In this talk, Professor Kaul will present her work on reconceptualising misogyny (beyond merely a hatred for women) in terms of feminisation as a prelude to devaluation, and why it matters for democracy and climate change. Misogyny intersects with political legitimacy, and is strategically useful in projects of ELMA (Electorally Legitimated Misogynist Authoritarian) leaders in multiple contemporary democracies. Interlocking insecurity generating mechanisms are embedded in the analytical links between misogyny and politics, so that empirically, political partisanship and attitudes towards gender, authoritarianism, and climate change are linked. Tackling climate change is thus part of a portfolio that includes seriously attending to the working of misogyny and gender hierarchies on the one hand and the authoritarian challenge to democracy on the other.
Read
Kaul, N. (2021). The Misogyny of Authoritarians in Contemporary Democracies.
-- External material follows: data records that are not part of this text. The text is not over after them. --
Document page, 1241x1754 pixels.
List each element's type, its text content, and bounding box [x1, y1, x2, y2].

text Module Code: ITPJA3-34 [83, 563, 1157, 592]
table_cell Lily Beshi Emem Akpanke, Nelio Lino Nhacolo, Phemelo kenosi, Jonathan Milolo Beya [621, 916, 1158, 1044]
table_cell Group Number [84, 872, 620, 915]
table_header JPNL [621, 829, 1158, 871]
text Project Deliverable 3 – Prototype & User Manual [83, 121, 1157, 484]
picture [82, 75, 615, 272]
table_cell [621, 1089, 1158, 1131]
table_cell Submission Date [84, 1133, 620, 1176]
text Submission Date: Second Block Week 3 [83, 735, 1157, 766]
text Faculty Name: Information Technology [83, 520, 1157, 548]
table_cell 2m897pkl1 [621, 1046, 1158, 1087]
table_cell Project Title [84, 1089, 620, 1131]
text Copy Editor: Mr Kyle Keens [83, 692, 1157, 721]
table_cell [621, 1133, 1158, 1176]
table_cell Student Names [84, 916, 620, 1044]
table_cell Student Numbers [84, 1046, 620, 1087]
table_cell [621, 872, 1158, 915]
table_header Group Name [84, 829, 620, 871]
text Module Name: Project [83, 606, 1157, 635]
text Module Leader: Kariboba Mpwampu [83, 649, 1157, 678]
International Studies Review, 23: 4, 1619-1645.
About the event
This event is only for Westminster’s staff and students - no registration is required. It will take place at Regent Street, Room 413.
About the lab
The Climate and Energy Policy Lab is an exciting unit run by climate change and energy policy experts at the University of Westminster. The Climate and Energy Policy Lab Academic Coordinator is Dr Wojciech Ostrowski [email protected].
About the speaker

Nitasha Kaul
Nitasha Kaul is a multidisciplinary academic, novelist, economist, poet, and public intellectual. She is Professor of Politics, International Relations, and Critical Interdisciplinary Studies and is the Director of Centre for the Study of Democracy (CSD) at Westminster. She is the author of over 150 publications, including 7 single-authored or edited scholarly and literary books, book chapters in numerous critical and ground-breaking edited collections, plus peer-reviewed original research articles in numerous journals across humanities and social science disciplines on themes relating to democracy, political economy, Hindutva/Indian politics, misogyny, technology/Artificial Intelligence, identity, rise of right-wing nationalism, feminist and postcolonial critiques, small states in geopolitics, regions of Bhutan, Kerala, and Kashmir.